Preceded by his cologne, the man walked over and proferred a manicured hand.
‘Schmidt,’ he said by way of an answer to a question I hadn’t asked. ‘Stephen Schmidt. And you are?’
‘Wyndham,
’ I said, warily shaking his hand. ‘Captain Wyndham.’
‘Pleased to make your acquaintance, Wyndham. Miss Grant’s mentioned you.’
‘She has?’
‘Yep. Said you were a policeman. I’m glad you’re here. I wanna know what you’re doing about the attack on the lady.’
‘You mean the broken window?’
‘That’s right. I hope you’re here with good news.’
‘Not exactly.’
Schmidt shook his head as though I’d disappointed him on some fundamental level. Or maybe it was that I’d simply confirmed his low expectations of me.

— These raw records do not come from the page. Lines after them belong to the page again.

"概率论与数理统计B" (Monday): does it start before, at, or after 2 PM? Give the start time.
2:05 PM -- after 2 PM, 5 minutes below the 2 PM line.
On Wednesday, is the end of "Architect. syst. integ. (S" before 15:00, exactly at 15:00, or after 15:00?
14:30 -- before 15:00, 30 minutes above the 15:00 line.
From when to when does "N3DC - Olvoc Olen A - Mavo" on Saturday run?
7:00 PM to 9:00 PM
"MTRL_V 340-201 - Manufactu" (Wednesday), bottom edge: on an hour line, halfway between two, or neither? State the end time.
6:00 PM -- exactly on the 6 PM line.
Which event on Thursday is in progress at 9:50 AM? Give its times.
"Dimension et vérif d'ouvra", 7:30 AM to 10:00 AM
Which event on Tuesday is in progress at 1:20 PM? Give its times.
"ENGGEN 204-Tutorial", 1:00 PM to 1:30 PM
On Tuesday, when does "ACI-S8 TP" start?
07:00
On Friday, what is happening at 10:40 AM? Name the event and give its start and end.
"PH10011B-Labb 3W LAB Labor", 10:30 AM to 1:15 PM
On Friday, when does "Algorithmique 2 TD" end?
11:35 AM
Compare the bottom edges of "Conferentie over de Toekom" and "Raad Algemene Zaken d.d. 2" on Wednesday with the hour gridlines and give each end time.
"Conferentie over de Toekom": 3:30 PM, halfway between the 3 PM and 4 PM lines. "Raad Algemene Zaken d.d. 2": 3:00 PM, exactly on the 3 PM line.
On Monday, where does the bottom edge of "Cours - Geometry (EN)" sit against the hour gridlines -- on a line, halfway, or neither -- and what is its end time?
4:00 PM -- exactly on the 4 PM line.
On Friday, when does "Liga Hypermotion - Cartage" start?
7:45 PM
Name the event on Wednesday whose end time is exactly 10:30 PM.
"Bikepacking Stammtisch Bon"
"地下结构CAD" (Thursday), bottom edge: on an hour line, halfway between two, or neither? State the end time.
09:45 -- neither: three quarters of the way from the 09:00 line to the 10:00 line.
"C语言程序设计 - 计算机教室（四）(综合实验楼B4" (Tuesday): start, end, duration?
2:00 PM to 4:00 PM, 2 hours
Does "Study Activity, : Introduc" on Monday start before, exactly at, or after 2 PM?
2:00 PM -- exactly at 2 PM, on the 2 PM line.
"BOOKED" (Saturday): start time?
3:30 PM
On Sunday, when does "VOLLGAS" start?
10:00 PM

‘You need to catch those responsible and throw the book at them. I want them prosecuted to the full extent of the law.’
The truth was that I’d done very little – actually nothing – about the attack on Annie’s house. After she’d turned down my ill-considered offer of posting a constable at her door, I’d had more pressing matters to deal with – not that I was about to tell Schmidt that.
‘We’re on the case,’ I said. ‘And rest assured, we shall throw the book at the guilty party. Maybe even two books.’
‘Good,’ he said, pulling out an engraved silver cigarette case. ‘Make sure you do.’ He opened it and offered me one.
‘What brings you to Calcutta?’ I asked, accepting it.
‘Business,’ he said, extracting a lighter.
‘And what business would that be?’
‘Tea,’ he said with a flourish. ‘I supply two-fifths of all the tea consumed in the northern Midwest.’
‘Is that a lot?’ I asked. ‘I’d rather been under the impression that you Americans preferred dumping the stuff in Boston harbour to drinking it.’